Patriarchy and Inequality: Towards a Substantive Feminism

What is Patriarchy? (2 minute video)


“Gender refers to the roles, behaviours, activities, attributes and opportunities that any society considers appropriate for girls and boys, and women and men. Gender interacts with, but is different from, the binary categories of biological sex.”

World Health Organization


“Sex refers to the biological distinctions between males and females, most often in connection with reproductive functions.”
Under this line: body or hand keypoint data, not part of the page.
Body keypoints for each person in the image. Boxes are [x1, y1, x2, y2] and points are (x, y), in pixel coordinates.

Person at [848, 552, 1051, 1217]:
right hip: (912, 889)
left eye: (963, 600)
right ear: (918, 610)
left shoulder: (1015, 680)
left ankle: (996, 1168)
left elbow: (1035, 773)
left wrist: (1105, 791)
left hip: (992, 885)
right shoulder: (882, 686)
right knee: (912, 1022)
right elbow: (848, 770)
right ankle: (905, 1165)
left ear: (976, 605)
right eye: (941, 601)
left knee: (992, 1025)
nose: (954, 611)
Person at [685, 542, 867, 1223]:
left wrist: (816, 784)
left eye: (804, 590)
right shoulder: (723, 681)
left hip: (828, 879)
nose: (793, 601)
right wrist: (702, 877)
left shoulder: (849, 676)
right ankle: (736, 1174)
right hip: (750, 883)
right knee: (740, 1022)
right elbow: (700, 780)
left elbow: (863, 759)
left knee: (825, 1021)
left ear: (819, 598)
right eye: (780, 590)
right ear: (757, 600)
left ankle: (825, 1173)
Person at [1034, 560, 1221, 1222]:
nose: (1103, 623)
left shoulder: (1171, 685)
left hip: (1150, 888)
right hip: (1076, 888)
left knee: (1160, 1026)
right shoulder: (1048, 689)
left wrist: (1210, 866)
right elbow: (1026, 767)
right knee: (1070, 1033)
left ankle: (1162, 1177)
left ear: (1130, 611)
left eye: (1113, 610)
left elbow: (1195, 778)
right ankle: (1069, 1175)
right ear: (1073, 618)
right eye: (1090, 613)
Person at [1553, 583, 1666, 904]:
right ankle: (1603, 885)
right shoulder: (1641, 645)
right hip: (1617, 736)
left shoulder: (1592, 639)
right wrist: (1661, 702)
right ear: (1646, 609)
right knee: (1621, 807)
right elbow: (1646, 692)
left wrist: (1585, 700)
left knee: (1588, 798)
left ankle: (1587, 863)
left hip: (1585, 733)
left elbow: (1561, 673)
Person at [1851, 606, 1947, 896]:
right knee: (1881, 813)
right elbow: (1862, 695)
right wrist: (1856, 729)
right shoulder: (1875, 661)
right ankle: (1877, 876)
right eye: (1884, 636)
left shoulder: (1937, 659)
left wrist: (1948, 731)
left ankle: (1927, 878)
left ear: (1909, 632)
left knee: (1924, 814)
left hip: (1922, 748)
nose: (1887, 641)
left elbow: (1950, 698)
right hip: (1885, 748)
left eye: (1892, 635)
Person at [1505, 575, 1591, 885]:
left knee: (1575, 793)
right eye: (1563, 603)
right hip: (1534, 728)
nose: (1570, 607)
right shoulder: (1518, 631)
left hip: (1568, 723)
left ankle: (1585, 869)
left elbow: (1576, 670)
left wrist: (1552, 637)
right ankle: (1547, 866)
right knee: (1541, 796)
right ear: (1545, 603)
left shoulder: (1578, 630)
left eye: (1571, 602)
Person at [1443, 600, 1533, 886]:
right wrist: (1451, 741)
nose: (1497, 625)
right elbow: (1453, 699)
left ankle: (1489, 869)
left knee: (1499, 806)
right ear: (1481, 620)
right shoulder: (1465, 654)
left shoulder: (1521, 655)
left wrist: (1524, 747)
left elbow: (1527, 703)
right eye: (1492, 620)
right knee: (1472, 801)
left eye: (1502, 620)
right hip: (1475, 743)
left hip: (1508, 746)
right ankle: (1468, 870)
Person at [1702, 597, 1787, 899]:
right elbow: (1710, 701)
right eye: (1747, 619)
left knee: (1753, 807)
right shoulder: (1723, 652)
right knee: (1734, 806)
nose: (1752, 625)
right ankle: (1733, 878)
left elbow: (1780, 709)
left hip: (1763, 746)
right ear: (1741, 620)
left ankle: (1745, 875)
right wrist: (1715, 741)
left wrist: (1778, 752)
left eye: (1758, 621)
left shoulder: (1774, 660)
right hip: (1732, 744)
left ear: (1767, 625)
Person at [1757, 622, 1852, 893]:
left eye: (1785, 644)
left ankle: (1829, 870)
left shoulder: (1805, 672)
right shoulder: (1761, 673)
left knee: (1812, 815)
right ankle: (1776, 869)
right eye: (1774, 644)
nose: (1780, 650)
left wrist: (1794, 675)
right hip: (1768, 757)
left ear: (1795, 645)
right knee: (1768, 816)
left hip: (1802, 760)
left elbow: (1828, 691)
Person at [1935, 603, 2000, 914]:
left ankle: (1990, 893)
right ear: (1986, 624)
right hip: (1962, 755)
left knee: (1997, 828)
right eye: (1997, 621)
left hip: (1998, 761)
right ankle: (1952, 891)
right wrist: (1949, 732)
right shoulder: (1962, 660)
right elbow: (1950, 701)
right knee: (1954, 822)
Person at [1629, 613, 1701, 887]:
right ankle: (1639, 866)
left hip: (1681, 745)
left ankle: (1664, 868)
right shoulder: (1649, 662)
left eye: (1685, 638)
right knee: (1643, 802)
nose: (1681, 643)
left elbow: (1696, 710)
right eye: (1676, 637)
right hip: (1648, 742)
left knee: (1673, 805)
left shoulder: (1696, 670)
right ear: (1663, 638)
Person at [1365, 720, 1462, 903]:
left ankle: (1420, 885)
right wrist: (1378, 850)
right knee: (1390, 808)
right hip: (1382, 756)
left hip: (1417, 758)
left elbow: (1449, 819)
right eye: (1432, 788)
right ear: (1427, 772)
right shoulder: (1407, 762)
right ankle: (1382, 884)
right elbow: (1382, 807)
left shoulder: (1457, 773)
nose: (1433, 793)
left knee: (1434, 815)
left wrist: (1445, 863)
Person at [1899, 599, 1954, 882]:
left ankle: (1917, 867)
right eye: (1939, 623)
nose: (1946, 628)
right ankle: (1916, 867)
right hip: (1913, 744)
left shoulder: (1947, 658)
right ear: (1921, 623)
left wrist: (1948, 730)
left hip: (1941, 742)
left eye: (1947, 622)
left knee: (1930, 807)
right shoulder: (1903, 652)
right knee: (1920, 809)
Sex, Gender, Genetics, and Health by Short, Yang, Jenkins
source: forallwomankind.com

Brief History of Feminism in the West

Feminism, as a movement, is a relatively recent one. But the hope (ache) for equality is not new.

“…women have always found ways to resist the oppressions of patriarchal forms, systems, and values. These currents in feminist theory are important for reminding us that women, though oppressed, need not be rendered essentially as victims; indeed, that many have found ways to make vital contributions in, around, and in spite of myriad forms of sexist oppression.”

Bettina Tate Pedersen

I don’t intend to be the spokesperson for the history of feminism, so I’ll summarize the Western movements here with different voices and hope it inspires you to learn more about global movements.

Additional resources:

Flavors of Feminism

Feminism, like other systems of belief or thought, is a spectrum. There are all different combinations of motivations, fears, and convictions under the larger umbrella. Many feminists disagree with other feminists.

Feminism cannot be defined by a single wave or a single figure. It is a living and breathing body of work and people who have general commonalities and specific differences.

The Relationship Between Feminism & Racial Justice

When women won the right to vote in 1920, it was only white women who benefited from this new law. Women of color continued to be discriminated against at the polls until 1965, 45 years later, when the Voting Rights Act became law by President Johnson.

This is just one example. Too easily, feminism can bypass the unique obstacles women of color face. Racial justice/reconciliation is too often seen as a secondary issue; it should be prioritized if feminism means what it says. White supremacy and white privilege are still active systems in today’s world. How many of these privileges do you benefit from?

True feminism must recognize and support not only white women, but all women.